Activity.
Restate the data below word for word, omitting pictures.

Supplied material START

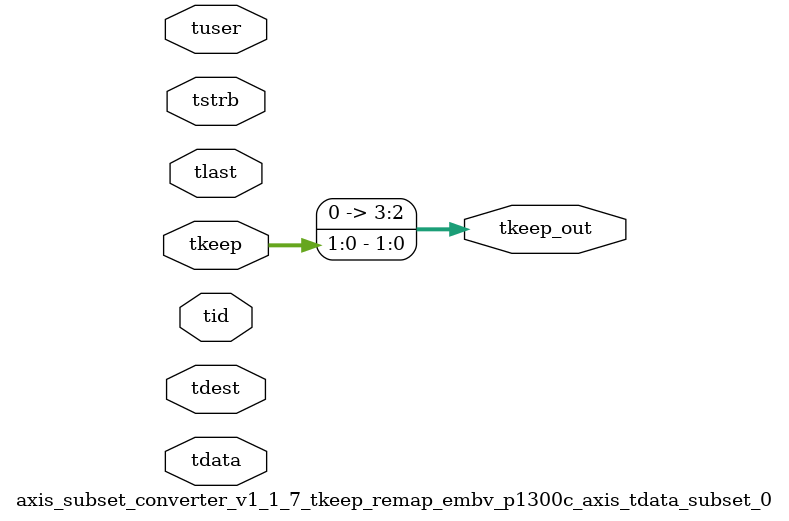
<source format=v>


`timescale 1ps/1ps

module axis_subset_converter_v1_1_7_tkeep_remap_embv_p1300c_axis_tdata_subset_0 #
(
parameter C_S_AXIS_TDATA_WIDTH = 32,
parameter C_S_AXIS_TUSER_WIDTH = 0,
parameter C_S_AXIS_TID_WIDTH   = 0,
parameter C_S_AXIS_TDEST_WIDTH = 0,
parameter C_M_AXIS_TDATA_WIDTH = 32
)
(
input  [(C_S_AXIS_TDATA_WIDTH == 0 ? 1 : C_S_AXIS_TDATA_WIDTH)-1:0     ] tdata,
input  [(C_S_AXIS_TUSER_WIDTH == 0 ? 1 : C_S_AXIS_TUSER_WIDTH)-1:0     ] tuser,
input  [(C_S_AXIS_TID_WIDTH   == 0 ? 1 : C_S_AXIS_TID_WIDTH)-1:0       ] tid,
input  [(C_S_AXIS_TDEST_WIDTH == 0 ? 1 : C_S_AXIS_TDEST_WIDTH)-1:0     ] tdest,
input  [(C_S_AXIS_TDATA_WIDTH/8)-1:0 ] tkeep,
input  [(C_S_AXIS_TDATA_WIDTH/8)-1:0 ] tstrb,
input                                                                    tlast,
output [(C_M_AXIS_TDATA_WIDTH/8)-1:0 ] tkeep_out
);

assign tkeep_out = {tkeep[1:0]};

endmodule


</source>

Supplied material END

Solution to this task.
<source format=v>


`timescale 1ps/1ps

module axis_subset_converter_v1_1_7_tkeep_remap_embv_p1300c_axis_tdata_subset_0 #
(
parameter C_S_AXIS_TDATA_WIDTH = 32,
parameter C_S_AXIS_TUSER_WIDTH = 0,
parameter C_S_AXIS_TID_WIDTH   = 0,
parameter C_S_AXIS_TDEST_WIDTH = 0,
parameter C_M_AXIS_TDATA_WIDTH = 32
)
(
input  [(C_S_AXIS_TDATA_WIDTH == 0 ? 1 : C_S_AXIS_TDATA_WIDTH)-1:0     ] tdata,
input  [(C_S_AXIS_TUSER_WIDTH == 0 ? 1 : C_S_AXIS_TUSER_WIDTH)-1:0     ] tuser,
input  [(C_S_AXIS_TID_WIDTH   == 0 ? 1 : C_S_AXIS_TID_WIDTH)-1:0       ] tid,
input  [(C_S_AXIS_TDEST_WIDTH == 0 ? 1 : C_S_AXIS_TDEST_WIDTH)-1:0     ] tdest,
input  [(C_S_AXIS_TDATA_WIDTH/8)-1:0 ] tkeep,
input  [(C_S_AXIS_TDATA_WIDTH/8)-1:0 ] tstrb,
input                                                                    tlast,
output [(C_M_AXIS_TDATA_WIDTH/8)-1:0 ] tkeep_out
);

assign tkeep_out = {tkeep[1:0]};

endmodule


</source>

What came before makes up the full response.